EXCERPT PROVIDED:

Porphyry Mountain is a prominent 6,375-foot (1,943 meter) mountain summit located in the Wrangell Mountains, in the U.S. state of Alaska. The peak is situated in Wrangell-St. Elias National Park and Preserve, immediately southeast of Kennecott, 4 mi northeast of McCarthy, and, 5 mi northwest of Sourdough Peak. Precipitation runoff from the mountain drains into tributaries of the Nizina River, which in turn is part of the Copper River drainage basin. The peak is notable for a rock glacier on its north slope. The mountain was so named because it is largely composed of porphyry, which is a very hard igneous rock. The mountain's local name was reported in 1908 by the U.S. Geological Survey. On a clear day the summit of Porphyry Mountain offers views of Donoho Peak, Kennicott Glacier, and Mount Blackburn to the northwest, and Fireweed Mountain to the west.

DATA:

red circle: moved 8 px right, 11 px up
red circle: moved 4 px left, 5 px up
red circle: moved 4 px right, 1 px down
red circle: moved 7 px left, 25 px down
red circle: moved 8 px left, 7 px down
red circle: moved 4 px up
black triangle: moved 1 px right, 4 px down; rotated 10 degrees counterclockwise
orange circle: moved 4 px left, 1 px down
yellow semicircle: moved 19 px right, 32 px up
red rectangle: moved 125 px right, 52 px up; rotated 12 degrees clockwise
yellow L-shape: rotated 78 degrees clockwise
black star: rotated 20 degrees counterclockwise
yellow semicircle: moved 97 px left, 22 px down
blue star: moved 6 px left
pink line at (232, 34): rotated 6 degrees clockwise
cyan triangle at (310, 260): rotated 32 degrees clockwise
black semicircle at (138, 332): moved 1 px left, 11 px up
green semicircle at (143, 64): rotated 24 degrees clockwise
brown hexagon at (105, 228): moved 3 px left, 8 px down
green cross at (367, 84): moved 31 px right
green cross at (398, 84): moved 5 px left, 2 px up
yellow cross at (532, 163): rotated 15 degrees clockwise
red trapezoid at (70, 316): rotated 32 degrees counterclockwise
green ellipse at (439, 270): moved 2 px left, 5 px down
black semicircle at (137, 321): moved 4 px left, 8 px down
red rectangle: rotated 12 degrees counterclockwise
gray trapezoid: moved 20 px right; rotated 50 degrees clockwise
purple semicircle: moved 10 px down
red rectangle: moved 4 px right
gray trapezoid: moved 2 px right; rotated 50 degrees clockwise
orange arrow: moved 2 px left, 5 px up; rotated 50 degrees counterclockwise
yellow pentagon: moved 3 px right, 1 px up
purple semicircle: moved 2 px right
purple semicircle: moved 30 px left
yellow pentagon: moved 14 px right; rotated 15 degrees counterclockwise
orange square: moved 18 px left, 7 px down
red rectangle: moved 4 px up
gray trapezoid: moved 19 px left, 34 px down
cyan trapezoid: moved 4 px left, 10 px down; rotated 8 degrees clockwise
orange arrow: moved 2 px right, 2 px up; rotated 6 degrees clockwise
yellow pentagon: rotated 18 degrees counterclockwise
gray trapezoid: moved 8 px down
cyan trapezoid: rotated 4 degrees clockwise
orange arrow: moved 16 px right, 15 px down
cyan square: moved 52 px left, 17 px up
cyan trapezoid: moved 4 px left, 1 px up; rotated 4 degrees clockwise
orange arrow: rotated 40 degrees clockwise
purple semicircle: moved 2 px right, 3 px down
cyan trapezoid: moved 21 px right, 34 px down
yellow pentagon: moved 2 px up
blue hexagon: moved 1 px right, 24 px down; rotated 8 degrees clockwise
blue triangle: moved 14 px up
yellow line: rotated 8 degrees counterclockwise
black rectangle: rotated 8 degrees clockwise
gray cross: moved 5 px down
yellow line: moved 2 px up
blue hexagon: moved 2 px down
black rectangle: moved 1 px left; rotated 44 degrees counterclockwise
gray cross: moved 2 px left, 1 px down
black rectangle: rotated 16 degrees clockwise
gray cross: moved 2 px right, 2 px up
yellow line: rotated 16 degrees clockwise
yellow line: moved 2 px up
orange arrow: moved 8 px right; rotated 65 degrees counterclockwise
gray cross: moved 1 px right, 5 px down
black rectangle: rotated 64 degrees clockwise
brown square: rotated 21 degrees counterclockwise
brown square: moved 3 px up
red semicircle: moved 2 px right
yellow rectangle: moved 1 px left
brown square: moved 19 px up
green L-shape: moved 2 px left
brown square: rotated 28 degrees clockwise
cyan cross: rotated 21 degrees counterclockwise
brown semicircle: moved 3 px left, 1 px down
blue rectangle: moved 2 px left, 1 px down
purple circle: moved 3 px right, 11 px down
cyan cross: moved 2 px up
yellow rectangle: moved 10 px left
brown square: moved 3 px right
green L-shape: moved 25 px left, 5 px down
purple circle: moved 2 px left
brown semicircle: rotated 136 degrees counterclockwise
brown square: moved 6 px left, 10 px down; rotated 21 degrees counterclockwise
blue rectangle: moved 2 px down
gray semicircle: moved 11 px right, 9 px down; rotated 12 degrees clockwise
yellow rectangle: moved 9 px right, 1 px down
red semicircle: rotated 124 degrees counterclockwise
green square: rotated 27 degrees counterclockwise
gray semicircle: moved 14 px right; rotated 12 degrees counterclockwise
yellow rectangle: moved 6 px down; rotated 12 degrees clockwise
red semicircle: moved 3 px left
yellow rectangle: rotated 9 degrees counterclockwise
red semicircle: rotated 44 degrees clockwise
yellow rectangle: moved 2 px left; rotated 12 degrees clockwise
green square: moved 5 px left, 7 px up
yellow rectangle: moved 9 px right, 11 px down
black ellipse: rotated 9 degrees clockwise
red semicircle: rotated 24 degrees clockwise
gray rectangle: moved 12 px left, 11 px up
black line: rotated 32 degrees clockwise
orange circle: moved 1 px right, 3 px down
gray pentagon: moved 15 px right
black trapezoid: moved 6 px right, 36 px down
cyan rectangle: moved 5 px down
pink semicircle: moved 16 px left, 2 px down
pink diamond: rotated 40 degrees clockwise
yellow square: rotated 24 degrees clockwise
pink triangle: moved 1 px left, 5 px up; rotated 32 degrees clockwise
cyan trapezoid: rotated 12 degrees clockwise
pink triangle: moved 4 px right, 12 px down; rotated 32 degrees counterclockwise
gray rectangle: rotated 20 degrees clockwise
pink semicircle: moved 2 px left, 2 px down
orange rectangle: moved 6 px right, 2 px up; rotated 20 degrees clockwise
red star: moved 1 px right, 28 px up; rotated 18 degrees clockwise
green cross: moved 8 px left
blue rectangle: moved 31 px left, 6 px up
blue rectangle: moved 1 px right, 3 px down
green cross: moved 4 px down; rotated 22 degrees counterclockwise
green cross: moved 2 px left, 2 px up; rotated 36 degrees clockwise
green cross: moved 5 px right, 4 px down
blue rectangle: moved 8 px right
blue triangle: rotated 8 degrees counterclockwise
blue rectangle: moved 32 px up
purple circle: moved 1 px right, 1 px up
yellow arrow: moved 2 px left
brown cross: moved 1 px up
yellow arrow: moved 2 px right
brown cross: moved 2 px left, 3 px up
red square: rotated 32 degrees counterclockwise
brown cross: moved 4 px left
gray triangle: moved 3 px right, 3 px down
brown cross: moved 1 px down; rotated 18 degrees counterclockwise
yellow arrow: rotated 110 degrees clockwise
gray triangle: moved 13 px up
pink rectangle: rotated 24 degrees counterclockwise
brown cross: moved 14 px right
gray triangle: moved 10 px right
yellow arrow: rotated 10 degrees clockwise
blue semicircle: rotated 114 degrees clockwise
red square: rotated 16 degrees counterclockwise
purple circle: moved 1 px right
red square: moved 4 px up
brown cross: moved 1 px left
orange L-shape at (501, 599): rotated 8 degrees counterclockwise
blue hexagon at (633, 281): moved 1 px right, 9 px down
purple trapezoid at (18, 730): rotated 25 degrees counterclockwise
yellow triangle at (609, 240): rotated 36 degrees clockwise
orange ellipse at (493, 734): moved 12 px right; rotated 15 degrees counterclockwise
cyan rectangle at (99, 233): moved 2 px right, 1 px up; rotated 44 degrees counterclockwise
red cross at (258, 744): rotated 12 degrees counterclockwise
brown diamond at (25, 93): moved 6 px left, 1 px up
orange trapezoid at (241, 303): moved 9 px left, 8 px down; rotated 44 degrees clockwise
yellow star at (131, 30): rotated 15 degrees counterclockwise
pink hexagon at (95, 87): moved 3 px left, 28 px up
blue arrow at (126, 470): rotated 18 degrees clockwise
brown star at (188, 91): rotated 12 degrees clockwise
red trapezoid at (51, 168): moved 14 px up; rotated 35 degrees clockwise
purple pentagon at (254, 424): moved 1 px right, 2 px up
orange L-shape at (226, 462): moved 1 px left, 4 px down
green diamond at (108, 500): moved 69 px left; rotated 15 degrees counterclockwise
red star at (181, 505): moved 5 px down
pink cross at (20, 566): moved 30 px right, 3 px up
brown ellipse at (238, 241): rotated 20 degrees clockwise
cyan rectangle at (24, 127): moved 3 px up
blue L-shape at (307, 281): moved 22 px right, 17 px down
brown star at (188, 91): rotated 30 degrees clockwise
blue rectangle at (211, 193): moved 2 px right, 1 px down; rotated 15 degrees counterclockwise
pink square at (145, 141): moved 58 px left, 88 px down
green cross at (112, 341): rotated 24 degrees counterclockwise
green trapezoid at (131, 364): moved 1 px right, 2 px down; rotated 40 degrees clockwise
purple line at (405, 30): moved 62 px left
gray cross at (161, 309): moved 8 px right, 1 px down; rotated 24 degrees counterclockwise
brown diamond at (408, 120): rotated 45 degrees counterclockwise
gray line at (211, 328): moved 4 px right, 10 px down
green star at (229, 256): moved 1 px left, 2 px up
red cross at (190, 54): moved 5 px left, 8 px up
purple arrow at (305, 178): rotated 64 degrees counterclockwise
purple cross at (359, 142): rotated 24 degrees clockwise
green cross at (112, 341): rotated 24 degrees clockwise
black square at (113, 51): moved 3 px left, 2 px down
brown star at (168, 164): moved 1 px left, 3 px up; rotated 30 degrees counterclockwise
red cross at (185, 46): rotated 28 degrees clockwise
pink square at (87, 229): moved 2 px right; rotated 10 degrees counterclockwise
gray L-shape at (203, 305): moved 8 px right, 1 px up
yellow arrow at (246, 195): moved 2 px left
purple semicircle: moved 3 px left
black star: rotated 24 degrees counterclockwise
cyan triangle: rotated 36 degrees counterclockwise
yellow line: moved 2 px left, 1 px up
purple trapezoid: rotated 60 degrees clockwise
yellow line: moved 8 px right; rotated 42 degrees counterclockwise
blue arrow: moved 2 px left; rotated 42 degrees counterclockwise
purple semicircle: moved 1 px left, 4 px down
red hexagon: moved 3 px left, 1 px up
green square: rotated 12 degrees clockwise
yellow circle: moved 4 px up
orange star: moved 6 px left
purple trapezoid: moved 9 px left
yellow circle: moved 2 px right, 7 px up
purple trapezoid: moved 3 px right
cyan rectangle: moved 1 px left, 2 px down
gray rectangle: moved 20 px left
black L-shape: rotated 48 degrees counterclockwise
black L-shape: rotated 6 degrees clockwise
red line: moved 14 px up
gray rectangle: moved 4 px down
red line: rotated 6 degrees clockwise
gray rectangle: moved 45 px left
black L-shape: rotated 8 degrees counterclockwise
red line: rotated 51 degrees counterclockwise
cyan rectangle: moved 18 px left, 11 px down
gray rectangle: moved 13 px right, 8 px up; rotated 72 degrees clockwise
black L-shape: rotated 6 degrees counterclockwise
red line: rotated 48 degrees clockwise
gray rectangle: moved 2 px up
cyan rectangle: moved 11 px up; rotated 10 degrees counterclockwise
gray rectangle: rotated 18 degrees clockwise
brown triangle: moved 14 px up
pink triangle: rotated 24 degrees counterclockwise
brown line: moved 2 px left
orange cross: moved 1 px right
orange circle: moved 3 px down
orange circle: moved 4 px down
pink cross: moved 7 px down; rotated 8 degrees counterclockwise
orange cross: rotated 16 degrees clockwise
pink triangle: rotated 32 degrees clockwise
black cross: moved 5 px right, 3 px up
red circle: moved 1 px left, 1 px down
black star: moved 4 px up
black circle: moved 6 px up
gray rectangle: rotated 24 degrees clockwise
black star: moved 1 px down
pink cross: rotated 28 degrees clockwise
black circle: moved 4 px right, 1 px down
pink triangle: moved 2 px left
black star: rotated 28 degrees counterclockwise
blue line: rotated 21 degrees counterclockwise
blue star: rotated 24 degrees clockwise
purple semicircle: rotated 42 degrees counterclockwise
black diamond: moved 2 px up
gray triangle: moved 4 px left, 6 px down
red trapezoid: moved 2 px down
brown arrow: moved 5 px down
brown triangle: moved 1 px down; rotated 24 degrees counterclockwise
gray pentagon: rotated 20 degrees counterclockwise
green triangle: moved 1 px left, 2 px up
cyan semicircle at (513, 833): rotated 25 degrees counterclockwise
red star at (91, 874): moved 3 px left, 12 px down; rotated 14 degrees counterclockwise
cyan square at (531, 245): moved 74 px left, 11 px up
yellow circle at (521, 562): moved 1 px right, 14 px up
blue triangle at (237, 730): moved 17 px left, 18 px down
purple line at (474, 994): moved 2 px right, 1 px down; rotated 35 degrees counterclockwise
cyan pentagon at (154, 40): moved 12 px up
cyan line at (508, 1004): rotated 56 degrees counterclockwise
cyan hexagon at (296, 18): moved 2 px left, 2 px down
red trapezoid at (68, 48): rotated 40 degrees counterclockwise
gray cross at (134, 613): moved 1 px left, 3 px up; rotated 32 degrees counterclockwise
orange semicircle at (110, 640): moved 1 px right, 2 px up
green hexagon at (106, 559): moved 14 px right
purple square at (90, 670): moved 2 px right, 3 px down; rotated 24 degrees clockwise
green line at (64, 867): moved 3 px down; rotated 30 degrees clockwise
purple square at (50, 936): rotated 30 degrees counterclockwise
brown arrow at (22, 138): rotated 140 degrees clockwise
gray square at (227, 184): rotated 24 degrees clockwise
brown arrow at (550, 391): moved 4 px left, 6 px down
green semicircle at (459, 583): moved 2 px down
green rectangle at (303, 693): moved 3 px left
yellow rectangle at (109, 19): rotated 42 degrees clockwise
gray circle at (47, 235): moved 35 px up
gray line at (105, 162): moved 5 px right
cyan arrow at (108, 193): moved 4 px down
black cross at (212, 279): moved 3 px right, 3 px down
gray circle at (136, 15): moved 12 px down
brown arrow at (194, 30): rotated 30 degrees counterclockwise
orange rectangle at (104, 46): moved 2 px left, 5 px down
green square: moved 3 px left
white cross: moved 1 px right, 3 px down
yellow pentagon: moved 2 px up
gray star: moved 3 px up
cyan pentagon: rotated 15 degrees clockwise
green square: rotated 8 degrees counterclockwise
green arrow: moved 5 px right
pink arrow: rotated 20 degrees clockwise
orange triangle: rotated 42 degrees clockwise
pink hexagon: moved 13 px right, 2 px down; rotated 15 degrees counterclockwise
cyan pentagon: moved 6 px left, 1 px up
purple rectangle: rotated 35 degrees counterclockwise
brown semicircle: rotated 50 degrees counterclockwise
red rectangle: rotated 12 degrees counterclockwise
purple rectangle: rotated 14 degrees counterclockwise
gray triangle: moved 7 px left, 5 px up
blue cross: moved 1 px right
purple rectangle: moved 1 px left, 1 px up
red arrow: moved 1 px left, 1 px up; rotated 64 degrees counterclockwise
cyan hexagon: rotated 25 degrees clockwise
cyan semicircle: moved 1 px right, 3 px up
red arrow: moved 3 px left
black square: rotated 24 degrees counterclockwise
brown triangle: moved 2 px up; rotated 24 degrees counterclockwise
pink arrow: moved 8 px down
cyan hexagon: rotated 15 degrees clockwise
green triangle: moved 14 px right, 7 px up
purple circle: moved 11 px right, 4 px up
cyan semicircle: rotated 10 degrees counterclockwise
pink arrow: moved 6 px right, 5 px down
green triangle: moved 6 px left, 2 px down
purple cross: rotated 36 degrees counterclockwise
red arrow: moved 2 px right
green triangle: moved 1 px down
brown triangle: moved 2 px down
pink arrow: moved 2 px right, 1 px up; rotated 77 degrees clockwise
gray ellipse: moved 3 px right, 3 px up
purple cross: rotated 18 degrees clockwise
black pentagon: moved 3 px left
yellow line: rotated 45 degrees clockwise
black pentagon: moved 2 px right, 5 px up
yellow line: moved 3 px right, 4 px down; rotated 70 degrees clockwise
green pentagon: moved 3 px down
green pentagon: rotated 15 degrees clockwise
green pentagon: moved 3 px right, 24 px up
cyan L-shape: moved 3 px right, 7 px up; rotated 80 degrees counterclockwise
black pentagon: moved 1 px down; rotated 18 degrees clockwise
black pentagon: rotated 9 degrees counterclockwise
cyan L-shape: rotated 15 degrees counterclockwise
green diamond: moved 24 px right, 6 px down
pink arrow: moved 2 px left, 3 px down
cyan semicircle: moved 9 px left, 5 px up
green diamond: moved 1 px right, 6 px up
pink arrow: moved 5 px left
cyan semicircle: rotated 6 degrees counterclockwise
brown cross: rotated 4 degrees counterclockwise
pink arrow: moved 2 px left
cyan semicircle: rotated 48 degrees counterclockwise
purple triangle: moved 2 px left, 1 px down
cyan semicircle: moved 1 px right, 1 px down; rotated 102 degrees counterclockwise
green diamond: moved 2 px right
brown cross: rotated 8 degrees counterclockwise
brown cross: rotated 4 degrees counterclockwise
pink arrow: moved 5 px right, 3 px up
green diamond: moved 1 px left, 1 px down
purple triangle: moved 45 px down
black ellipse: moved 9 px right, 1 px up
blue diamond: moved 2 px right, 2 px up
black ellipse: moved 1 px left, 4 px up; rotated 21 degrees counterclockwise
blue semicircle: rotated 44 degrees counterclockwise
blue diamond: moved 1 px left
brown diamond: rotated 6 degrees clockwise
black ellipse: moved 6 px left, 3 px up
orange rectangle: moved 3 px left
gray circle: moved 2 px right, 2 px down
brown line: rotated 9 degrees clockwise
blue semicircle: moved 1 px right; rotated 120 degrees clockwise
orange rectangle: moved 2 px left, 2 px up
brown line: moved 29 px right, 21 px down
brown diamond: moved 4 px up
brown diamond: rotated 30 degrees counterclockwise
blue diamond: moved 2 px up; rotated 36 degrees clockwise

YOUR ASSIGNMENT: Rewrite the part of the Porphyry Mountain text that opens with the words containing "Porphyry Mountain is" and closes with "to the west.", swapping "igneous" for "volcanic".

COMPLETED TASK:
Porphyry Mountain is a prominent 6,375-foot (1,943 meter) mountain summit located in the Wrangell Mountains, in the U.S. state of Alaska. The peak is situated in Wrangell-St. Elias National Park and Preserve, immediately southeast of Kennecott, 4 mi northeast of McCarthy, and, 5 mi northwest of Sourdough Peak. Precipitation runoff from the mountain drains into tributaries of the Nizina River, which in turn is part of the Copper River drainage basin. The peak is notable for a rock glacier on its north slope. The mountain was so named because it is largely composed of porphyry, which is a very hard volcanic rock. The mountain's local name was reported in 1908 by the U.S. Geological Survey. On a clear day the summit of Porphyry Mountain offers views of Donoho Peak, Kennicott Glacier, and Mount Blackburn to the northwest, and Fireweed Mountain to the west.